*** THE DATA

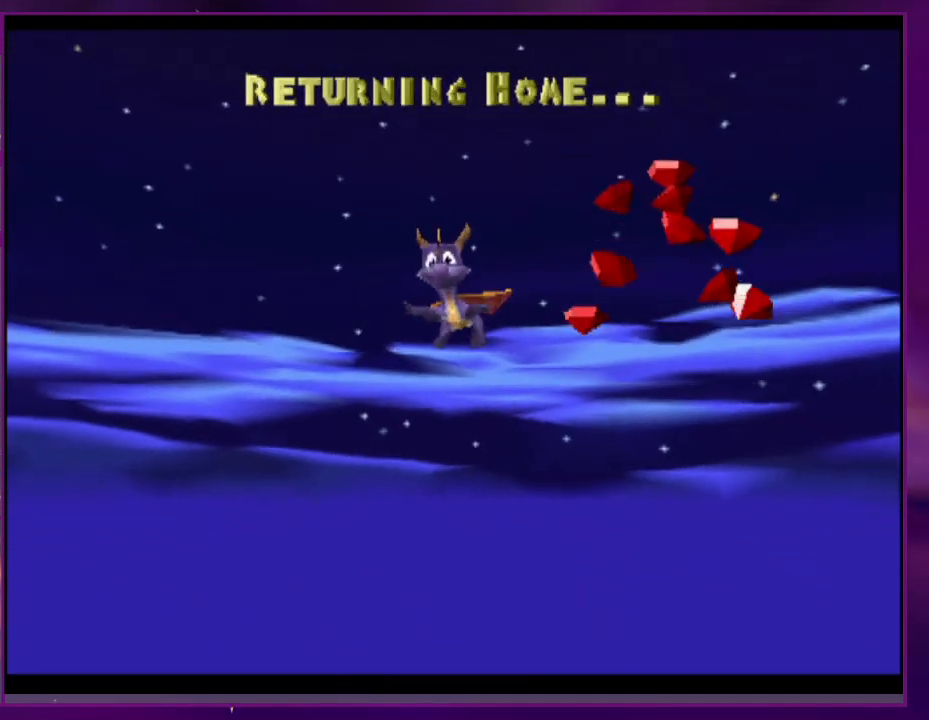
{"buttons": ["CROSS", "CIRCLE", "TRIANGLE", "DPAD_RIGHT"], "events": [[200, "DPAD_RIGHT", "up"], [333, "DPAD_RIGHT", "down"], [400, "SQUARE", "up"], [433, "CIRCLE", "down"], [433, "CROSS", "down"], [500, "TRIANGLE", "down"]]}
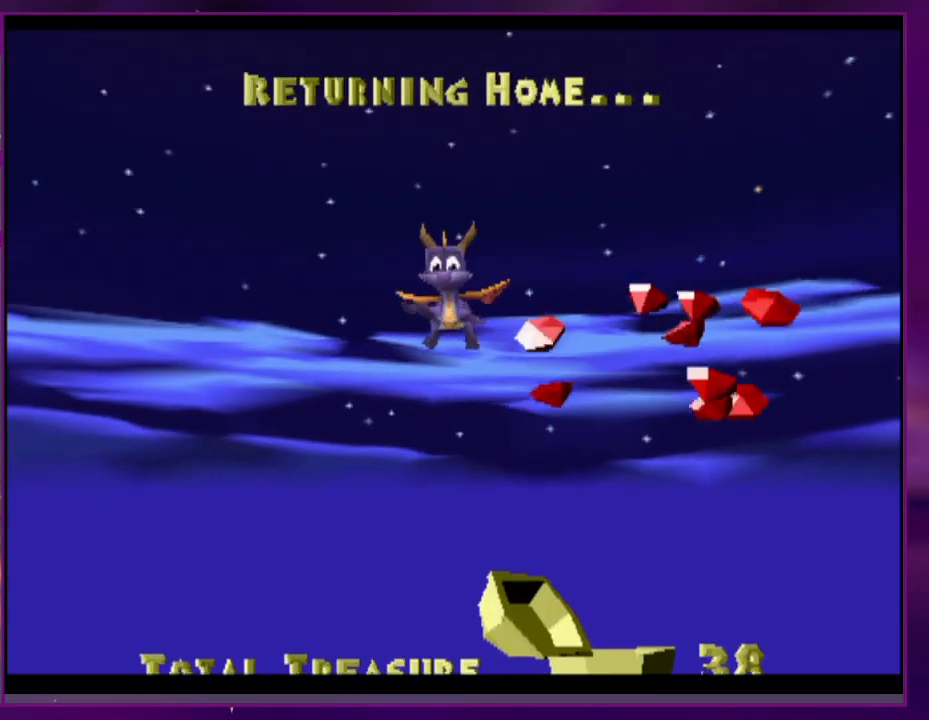
{"buttons": ["CROSS", "CIRCLE", "SQUARE", "TRIANGLE", "DPAD_RIGHT"], "events": [[33, "CIRCLE", "up"], [33, "SQUARE", "down"], [100, "CROSS", "up"], [133, "DPAD_RIGHT", "up"], [133, "TRIANGLE", "up"], [267, "DPAD_RIGHT", "down"], [467, "CROSS", "down"], [467, "TRIANGLE", "down"], [500, "CIRCLE", "down"]]}
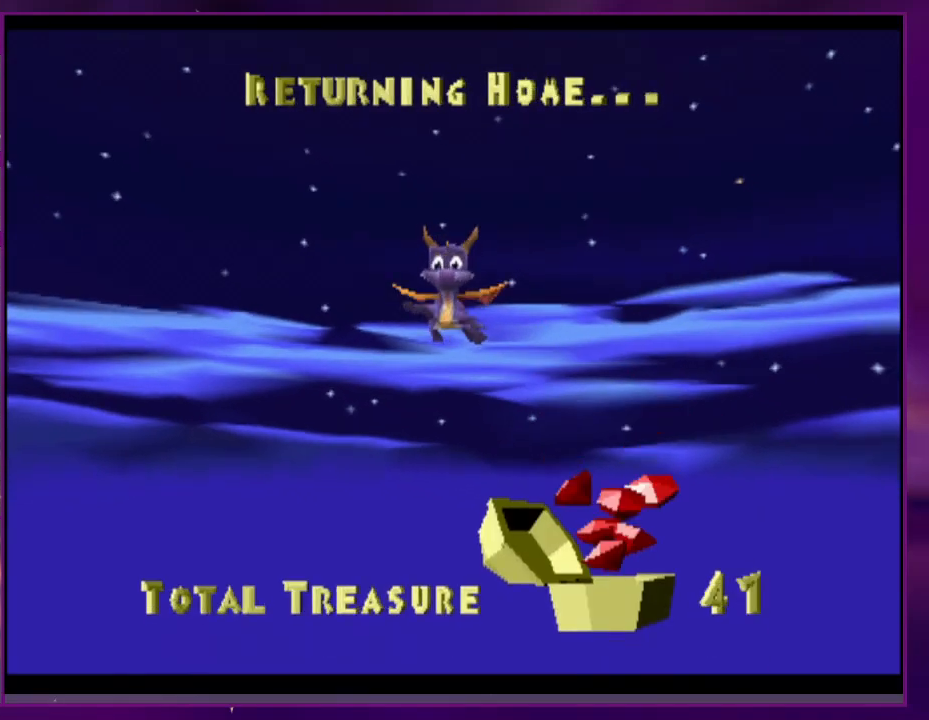
{"buttons": ["SQUARE", "DPAD_RIGHT"], "events": [[100, "CIRCLE", "up"], [133, "CROSS", "up"], [200, "TRIANGLE", "up"]]}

******

[PROBLEM TO SOLVE]:
Return every line above exactly, omitting images.

[ANSWER SPACE]:
{"buttons": ["CROSS", "CIRCLE", "TRIANGLE", "DPAD_RIGHT"], "events": [[200, "DPAD_RIGHT", "up"], [333, "DPAD_RIGHT", "down"], [400, "SQUARE", "up"], [433, "CIRCLE", "down"], [433, "CROSS", "down"], [500, "TRIANGLE", "down"]]}
{"buttons": ["CROSS", "CIRCLE", "SQUARE", "TRIANGLE", "DPAD_RIGHT"], "events": [[33, "CIRCLE", "up"], [33, "SQUARE", "down"], [100, "CROSS", "up"], [133, "DPAD_RIGHT", "up"], [133, "TRIANGLE", "up"], [267, "DPAD_RIGHT", "down"], [467, "CROSS", "down"], [467, "TRIANGLE", "down"], [500, "CIRCLE", "down"]]}
{"buttons": ["SQUARE", "DPAD_RIGHT"], "events": [[100, "CIRCLE", "up"], [133, "CROSS", "up"], [200, "TRIANGLE", "up"]]}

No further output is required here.